If you aren’t on Windows Server 2008 R2, there is no known way to pass this test short of upgrading your server to W2K8R2 and doing the following steps.
This is the exact vulnerability as reported (in our case, by Trustkeeper):
BEAST (Browser Exploit Against SSL/TLS) Vulnerability The SSL protocol encrypts data by using CBC mode with chained initialization vectors. This allows an attacker, which is has gotten access to an HTTPS session via man-in-the-middle (MITM) attacks or other means, to obtain plain text HTTP headers via a blockwise chosen-boundary attack (BCBA) in conjunction with Javascript code that uses the HTML5 WebSocket API, the Java URLConnection API, or the Silverlight WebClient API. This vulnerability is more commonly referred to as Browser Exploit Against SSL/TLS or “BEAST”.
CVE: CVE-2011-3389
NVD: CVE-2011-3389
Bugtraq: 49778
CVSSv2: AV:N/AC:M/Au:N/C:P/I:N/A:N(4.30)
This is the remediation (as stated by Trustkeeper):
Affected users should disable all block-based cipher suites in the server’s SSL configuration and only support RC4 ciphers, which are not vulnerable to fully address this vulnerability. This vulnerability was addressed in TLS version 1.1/1.2, however, support for these newer TLS versions is not widely supported at the time of this writing, making it difficult to disable earlier versions.
Additionally, affected users can also configure SSL to prefer RC4 ciphers over block-based ciphers to limit, but not eliminate, exposure. Affected users that implement prioritization techniques for mitigation as described above should appeal this vulnerability and include details of the SSL configuration.
Here is the evidence (as stated by TrustKeeper):
Service: http
Evidence:
Cipher Suite: SSLv3 : DES-CBC3-SHA
Cipher Suite: SSLv3 : RC4-SHA
Cipher Suite: SSLv3 : RC4-MD5
Cipher Suite: TLSv1 : AES256-SHA
Cipher Suite: TLSv1 : AES128-SHA
Cipher Suite: TLSv1 : DES-CBC3-SHA
Cipher Suite: TLSv1 : RC4-SHA
Cipher Suite: TLSv1 : RC4-MD5
That isn’t much help, of course.
Ok, here is how to solve this. And you don’t even need REGEDIT!
- Make sure your website is on a Windows 2008 R2 server, with a valid SSL certificate.
- Download the following FREE – and FANTASTIC program to your web server.
- https://www.nartac.com/Products/IISCrypto/Default.aspx
- Run the program on your web server. Please be logged in as full admin, and remote desktop is fine.
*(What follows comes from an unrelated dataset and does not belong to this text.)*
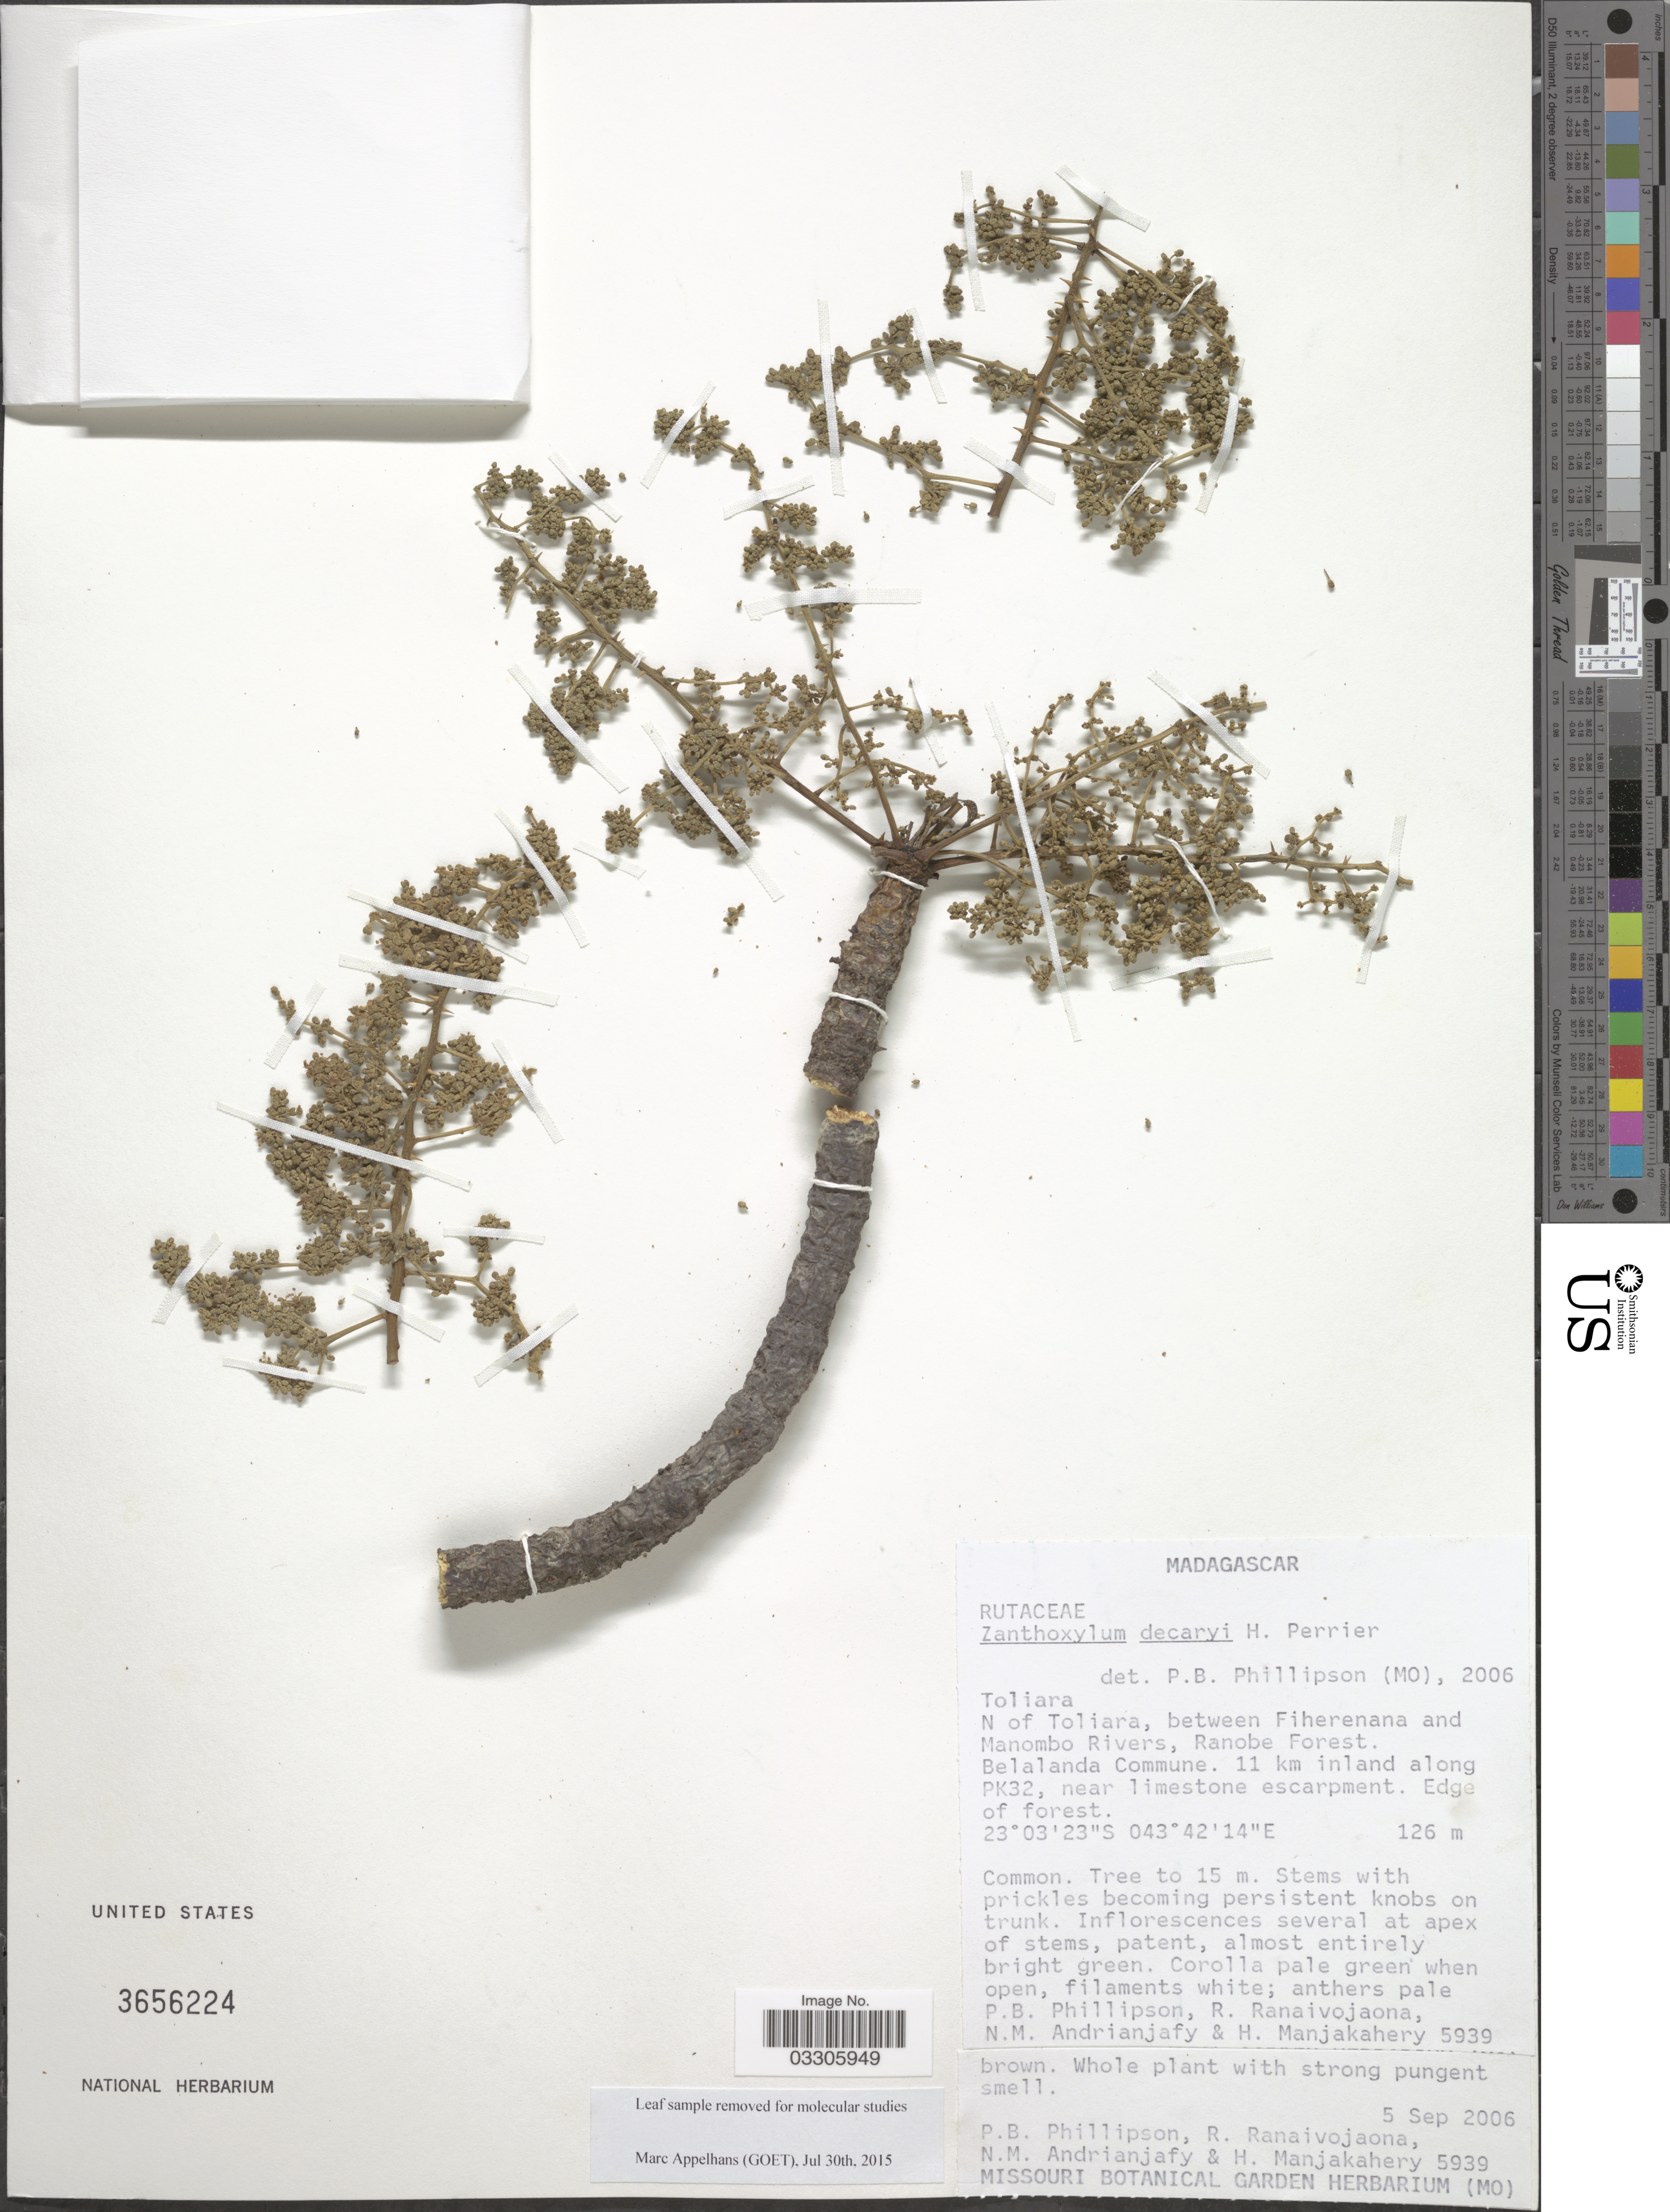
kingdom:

- Start by clicking the PCI button, then make all your settings look like below:

- In some cases you might have a few more listing under SSL Cipher Suite order. Here is a screenshot from a second server (below). The settings below are also perfectly fine:

- In all cases – MAKE YOUR SETTINGS JUST LIKE ABOVE – and your site should always pass the BEAST test.
- IT IS CRITICAL that you have ONLY the CIPHERS selected in the above two screenshots, and the TOPMOST TWO in THIS SPECIFIC ORDER.
- apply the changes
- Restart the server.
- once the server is back up and running, go to the website below:
- https://www.ssllabs.com/ssltest/index.html
- Allow the test to complete. The test will tell you if the site passes all the tests and is BEAST compliant, and it will give you a score for your website. The website we tested scored 89 which is an “A”.
Hopefully this will help shortcut this process for some of you. I literally spent hours working this solution out.